**What the task asks**
Please count the lines in the records below that contain the string "dish", and reply with only that number.

**Data for review**
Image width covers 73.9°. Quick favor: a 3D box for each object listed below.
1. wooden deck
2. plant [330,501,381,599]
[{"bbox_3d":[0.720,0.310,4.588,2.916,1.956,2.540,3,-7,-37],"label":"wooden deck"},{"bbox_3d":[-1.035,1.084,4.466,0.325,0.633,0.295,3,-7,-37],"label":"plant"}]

==

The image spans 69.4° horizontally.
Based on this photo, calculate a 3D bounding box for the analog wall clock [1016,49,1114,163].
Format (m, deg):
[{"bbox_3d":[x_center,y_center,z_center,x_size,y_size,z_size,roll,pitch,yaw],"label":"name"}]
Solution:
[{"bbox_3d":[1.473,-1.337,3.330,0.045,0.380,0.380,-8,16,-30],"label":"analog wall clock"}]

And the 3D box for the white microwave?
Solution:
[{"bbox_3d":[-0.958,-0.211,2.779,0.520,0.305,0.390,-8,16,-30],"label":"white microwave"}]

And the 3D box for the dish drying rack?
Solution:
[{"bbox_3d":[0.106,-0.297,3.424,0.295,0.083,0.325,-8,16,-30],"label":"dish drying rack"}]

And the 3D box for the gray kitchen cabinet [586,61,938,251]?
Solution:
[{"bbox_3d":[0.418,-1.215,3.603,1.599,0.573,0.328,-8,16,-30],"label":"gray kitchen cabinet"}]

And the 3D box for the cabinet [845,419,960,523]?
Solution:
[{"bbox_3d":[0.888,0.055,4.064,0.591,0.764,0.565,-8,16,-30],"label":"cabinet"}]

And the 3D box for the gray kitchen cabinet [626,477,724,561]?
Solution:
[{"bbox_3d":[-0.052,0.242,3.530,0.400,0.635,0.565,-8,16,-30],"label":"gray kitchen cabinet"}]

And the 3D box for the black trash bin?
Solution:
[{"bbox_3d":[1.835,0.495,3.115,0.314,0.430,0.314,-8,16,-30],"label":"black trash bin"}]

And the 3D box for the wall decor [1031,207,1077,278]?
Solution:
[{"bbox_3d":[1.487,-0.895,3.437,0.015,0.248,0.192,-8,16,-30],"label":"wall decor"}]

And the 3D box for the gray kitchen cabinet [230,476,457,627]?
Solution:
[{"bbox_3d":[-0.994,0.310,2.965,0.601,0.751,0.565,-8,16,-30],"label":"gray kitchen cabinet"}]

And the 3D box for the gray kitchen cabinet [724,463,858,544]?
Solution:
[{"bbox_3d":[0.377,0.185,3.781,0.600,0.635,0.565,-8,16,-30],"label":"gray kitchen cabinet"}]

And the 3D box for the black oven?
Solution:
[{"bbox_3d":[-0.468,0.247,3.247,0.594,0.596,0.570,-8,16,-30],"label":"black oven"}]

**Result of the task**
2